Wheels
(This is a piece of flash fiction that I wrote for my creative-writing class, backdated accordingly.)
Oak trees swished by on the side of the road, and he took in their clean scent hungrily. Under his palms, the handlebars became two extra limbs, familiar and light. The tires' skin gripped the asphalt with a satisfying firmness. Every push of his feet on the pedals propelled him farther, and the speed was glorious. This road was his escape. With the forest on one side and the lake on the other, he could pretend to leave behind the daily papercuts of the city. The trucks reversing under his window, with beeps that tore him out of sleep like needles every morning. The drowning feeling of friends and coworkers expecting him to succeed, not to fall behind one step in his track record of excellence. And that Hydra from hell, who always wore a tie, and replaced every finished task with two new ones. He fled away from it all.
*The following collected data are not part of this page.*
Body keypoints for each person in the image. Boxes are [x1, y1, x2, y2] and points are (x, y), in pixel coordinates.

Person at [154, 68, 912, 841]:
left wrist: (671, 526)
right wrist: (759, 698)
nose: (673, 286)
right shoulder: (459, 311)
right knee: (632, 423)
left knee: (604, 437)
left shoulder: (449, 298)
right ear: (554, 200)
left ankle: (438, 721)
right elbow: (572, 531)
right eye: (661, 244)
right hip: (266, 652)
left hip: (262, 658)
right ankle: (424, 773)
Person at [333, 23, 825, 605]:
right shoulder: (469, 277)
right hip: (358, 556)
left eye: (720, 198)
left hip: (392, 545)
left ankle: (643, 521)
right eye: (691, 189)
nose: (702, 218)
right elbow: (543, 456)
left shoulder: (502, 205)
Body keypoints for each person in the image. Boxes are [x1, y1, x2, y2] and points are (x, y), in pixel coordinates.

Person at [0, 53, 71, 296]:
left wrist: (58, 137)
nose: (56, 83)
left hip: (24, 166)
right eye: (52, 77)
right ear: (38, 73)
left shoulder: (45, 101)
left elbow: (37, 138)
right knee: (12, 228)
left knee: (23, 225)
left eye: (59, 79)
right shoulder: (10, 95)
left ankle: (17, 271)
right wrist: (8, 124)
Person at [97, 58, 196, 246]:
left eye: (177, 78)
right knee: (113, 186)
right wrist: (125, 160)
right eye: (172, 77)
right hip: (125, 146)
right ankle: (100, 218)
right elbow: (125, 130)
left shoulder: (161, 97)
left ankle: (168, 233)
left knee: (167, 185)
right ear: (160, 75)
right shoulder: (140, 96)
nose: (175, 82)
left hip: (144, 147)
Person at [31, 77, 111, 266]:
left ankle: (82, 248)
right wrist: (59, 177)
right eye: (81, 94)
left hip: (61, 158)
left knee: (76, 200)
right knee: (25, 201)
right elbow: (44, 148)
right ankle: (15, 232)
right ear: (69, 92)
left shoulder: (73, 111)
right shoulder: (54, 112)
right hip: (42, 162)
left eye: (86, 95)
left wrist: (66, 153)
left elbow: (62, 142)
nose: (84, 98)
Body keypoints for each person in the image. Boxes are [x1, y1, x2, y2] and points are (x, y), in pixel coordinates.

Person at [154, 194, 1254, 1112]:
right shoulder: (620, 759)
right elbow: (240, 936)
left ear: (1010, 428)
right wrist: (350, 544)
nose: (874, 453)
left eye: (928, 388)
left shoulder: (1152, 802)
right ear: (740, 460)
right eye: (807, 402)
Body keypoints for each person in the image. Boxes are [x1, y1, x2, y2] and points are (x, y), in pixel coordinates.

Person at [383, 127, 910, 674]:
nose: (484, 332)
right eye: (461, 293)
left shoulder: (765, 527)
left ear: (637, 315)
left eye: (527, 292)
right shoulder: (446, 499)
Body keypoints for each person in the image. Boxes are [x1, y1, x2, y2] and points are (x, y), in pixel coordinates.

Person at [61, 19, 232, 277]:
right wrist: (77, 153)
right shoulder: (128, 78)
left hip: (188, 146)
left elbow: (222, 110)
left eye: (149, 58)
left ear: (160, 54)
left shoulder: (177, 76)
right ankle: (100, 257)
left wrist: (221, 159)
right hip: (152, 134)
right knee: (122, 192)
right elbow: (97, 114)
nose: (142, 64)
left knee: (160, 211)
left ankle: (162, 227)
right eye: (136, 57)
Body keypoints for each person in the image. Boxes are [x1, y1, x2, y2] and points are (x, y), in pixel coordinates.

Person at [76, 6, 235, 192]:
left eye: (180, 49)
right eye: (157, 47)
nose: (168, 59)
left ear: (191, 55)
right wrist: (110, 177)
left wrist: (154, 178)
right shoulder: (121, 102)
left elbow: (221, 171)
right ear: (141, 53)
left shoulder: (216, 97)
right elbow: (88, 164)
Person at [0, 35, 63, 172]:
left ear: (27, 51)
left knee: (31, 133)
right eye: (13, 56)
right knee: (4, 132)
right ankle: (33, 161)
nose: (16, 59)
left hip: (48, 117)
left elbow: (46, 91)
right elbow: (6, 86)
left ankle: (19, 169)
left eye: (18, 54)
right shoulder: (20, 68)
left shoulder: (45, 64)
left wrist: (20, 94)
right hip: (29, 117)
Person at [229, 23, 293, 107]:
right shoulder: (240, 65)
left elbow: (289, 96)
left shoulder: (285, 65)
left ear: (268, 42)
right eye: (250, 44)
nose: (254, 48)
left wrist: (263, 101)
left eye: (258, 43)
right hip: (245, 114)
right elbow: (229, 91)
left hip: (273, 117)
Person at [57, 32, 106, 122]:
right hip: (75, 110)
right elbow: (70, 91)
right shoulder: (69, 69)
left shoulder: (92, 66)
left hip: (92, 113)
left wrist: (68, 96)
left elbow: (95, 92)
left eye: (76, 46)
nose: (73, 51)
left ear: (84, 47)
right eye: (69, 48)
At a bend in the road, he saw a man and a woman running side by side on the adjacent footpath. They wore identical clothes, and he wondered if they were a couple. Sometimes, even seeing two people together made his insides clench in sour envy. Today, his younger brother announced that he was getting married. He wished him well, trying to hide the pang of anguish that he felt inside. Some day, he would learn how to talk to women. Some day, he would understand them and know how to make them happy. Some day, he would meet someone and fall in love. But bitter wrinkles were starting to appear in the mirror these days, and he has been saying 'some day' since he was sixteen... He realized that he had been staring at the runners. They caught his gaze and waved a friendly hello. Too slow to react, he rode past them without returning the acknowledgment. And now it was too late to wave back without seeming strange. In the register of his mind, he added two tally marks to the number of people who hated him.
Reaching the north end of the lake, he got off his bike, feeling the fatigue spread from his legs to the rest of his body. The physical effort gave him a vague sense of fulfillment. He made his way through the trees to the hidden clearing on the shore, a quiet and cozy place he had stumbled upon as a child. Here at last was something seemingly detached from age and civilization. He sat down on the grass and took in the sight. The sun had just set, but it still shone red on the scattered clouds, which looked like a furrowed brow in the sky. He heard the lone cry of a seagull. The bird rose with six powerful strokes, then spread its wings into an effortless glide. It swooped down, dipping its beak into the water, then rose again. He remembered sitting outside his childhood home by the dock, watching the seagulls, wondering at the joy and freedom of their flight. When had those emotions abandoned him? Now, he only felt tired.